Non ha usato mezzi termini Nicola Gratteri con chi gli ha chiesto un parere sul Referendum sulla Giustizia. Come riportato da ANSA, il procuratore di Napoli ha definito “truccato” il criterio del sorteggio per disegnare i componenti dei due Csm.

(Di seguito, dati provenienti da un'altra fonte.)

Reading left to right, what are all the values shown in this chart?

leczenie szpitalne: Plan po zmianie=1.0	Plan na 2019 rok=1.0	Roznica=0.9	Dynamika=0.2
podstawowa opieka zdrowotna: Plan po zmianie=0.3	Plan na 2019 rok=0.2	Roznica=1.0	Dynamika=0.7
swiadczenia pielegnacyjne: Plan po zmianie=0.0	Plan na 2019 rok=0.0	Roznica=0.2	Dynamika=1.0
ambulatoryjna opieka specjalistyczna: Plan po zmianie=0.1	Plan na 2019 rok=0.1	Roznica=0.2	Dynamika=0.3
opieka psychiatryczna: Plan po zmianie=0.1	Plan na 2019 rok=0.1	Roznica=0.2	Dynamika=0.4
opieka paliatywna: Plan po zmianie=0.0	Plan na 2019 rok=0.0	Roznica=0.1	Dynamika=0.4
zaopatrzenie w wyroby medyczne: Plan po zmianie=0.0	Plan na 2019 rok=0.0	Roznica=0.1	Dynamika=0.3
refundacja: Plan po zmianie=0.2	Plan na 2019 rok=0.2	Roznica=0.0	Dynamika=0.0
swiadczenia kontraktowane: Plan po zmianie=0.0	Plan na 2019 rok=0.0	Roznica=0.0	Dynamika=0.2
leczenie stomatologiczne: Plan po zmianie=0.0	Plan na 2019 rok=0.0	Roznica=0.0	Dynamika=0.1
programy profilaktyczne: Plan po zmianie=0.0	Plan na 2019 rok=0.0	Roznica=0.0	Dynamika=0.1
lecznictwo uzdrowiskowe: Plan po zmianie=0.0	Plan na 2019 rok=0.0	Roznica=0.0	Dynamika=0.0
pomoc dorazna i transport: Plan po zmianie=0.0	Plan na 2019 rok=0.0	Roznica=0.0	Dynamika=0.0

Gratteri ha spiegato: “Si propone di realizzare due Csm e l’Alta Corte, con un sorteggio secco per i magistrati, cioè sorteggiando tra tutti i magistrati, mentre per i laici è ‘temperato’. Il Parlamento sceglie, per esempio, 50 candidati, li mette in un’urna e tra questi 50 già selezionati, ne estraggono 10 per il Csm dei Giudici e 10 per il Csm dei pm. Saranno componenti laici nominati e non sorteggiati”.
La replica di Fdi.
“Prima invoca il sorteggio al CSM come ‘madre di tutte le riforme’, poi minaccia querele contro chi lo ricorda. Gratteri, le idee possono cambiare, le dichiarazioni pubbliche restano”.
Il post prosegue così: “Non se la prenda con noi: rifletta, piuttosto, sulla sua coerenza. Noi non abbiamo cambiato idea. Il 22 e 23 marzo votiamo Sì”.